If Mr. Popat had been dying in different circumstances, “we would have been at his bedside, we would have been there overnight, we would have been spending those last moments with him instead of the five minutes a day that one of us would take going into the room, standing six feet away yelling through all our PPE, hoping he could hear us.”
As Dr. Mann is quick to acknowledge, they are lucky ones. At least they got to visit. With hospitals, nursing homes and hospices limiting visitors, some relatives and friends are being forced to keep away altogether. Others are getting only brief solo visits. Group gatherings are out.
Most people hope they will get the chance to say a proper goodbye when someone they love lies dying. The pandemic threatens to rob them of that privilege. One of the most enduring human rituals – the deathbed vigil – is changing.
“It’s just a very lonely time for the families,” says Jennifer Robertson, 48, whose mother Margaret Begg is in a Sarnia, Ont., hospice after a fall. When she turned 93 last month, her family had to sing her Happy Birthday through the open window. Only her husband of 67 years gets to visit, accompanied by another daughter, who is a nurse. Husband and wife “sit there and hold hands.”
Ms. Robertson just hopes she will have the chance to say an up-close farewell when the time comes. “You want to be there. In her final hours, on her final day, I pray they will let us in, but I don't know if they will.”

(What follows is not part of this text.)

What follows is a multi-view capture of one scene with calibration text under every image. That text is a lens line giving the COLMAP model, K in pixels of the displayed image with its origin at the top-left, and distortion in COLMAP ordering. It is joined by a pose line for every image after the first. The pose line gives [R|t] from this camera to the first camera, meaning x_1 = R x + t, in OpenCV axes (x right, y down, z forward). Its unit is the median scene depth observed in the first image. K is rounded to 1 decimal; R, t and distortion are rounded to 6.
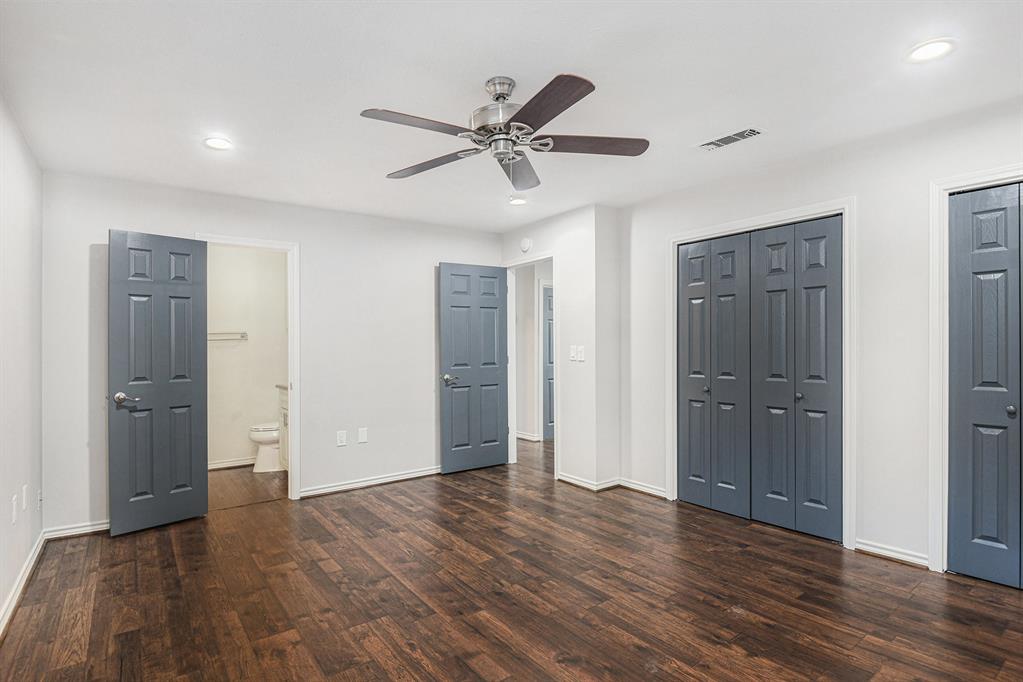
lens RADIAL K [[524.8, 0, 514.6], [0, 524.8, 341.5], [0, 0, 1]] dist [0.000886, -0.002485]
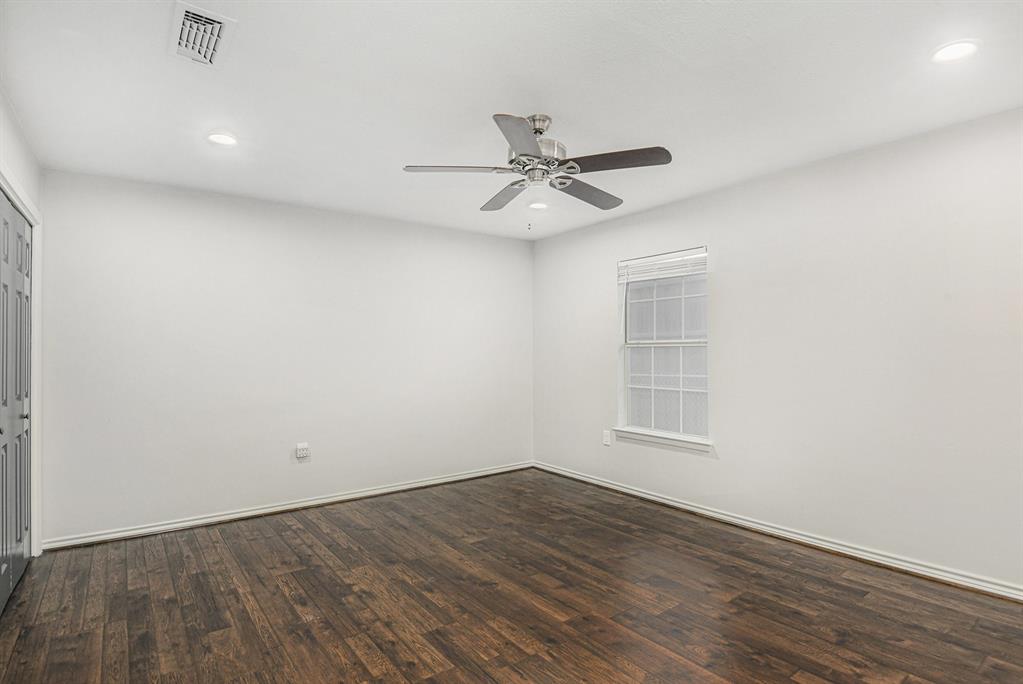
lens RADIAL K [[524.8, 0, 511.6], [0, 524.8, 348.6], [0, 0, 1]] dist [0.000886, -0.002485]
pose [[-0.999843, 0.017645, 0.001851, 0.025591], [0.017612, 0.999710, -0.016408, 0.018962], [-0.002140, -0.016373, -0.999864, 2.016111]]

Such fears are common these days. “People are feeling very helpless,” says Jennifer Mallmes, co-founder of the End of Life Doula Association of Canada, whose members help people negotiate the end of life much as birth doulas help with the start. “You are dropping your loved one at the hospital not knowing if you are ever going to see them again.”
Another member of the association, Sarah Farr, said some people are using video-chat services to keep in touch. Others simply have a caregiver or nurse hold the phone near to the person’s ear. “That’s very powerful at the end of life, just to hear a human voice,” she said. She urges people to prepare something, such as a letter or a poem to read or have read.
Joan Randall, 80, of Meaford, Ont., can’t visit her companion of more than 50 years, Rose Anne Dean. Ninety-four years old, she has advanced dementia and lives in a retirement home. “It’s just really hard because you just never know when something’s going to happen and you may not even have the choice to be there,” Ms. Randall said.
To make contact easier, some institutions have put names or room numbers on the windows so relatives know which one to wave to from outside. Others with ground-floor rooms let visitors sit on the patio outside and talk to their loved one through an open window.
Still, it’s not the same as being in the room, sitting by the bed and holding your mother’s hand. “One of the things social distancing is teaching us is how important touch is,” said Clare Freeman, executive director of Dr. Bob Kemp hospice in Hamilton. Without it, “There is a kind of hollowness people are left with.”
Her hospice lets two visitors come into the room at a time, although they must enter separately. Visits are limited to one a day. Families can designate four approved visitors in total. But who makes the list? “We can see the pain in the families’ eyes of having to make that tough choice,” Ms. Freeman said.
Some are finding creative ways to reach out. One Bob Kemp resident was part of a vintage-car group. The other members couldn’t come to his room, so they lined up their fancy cars and waved to him.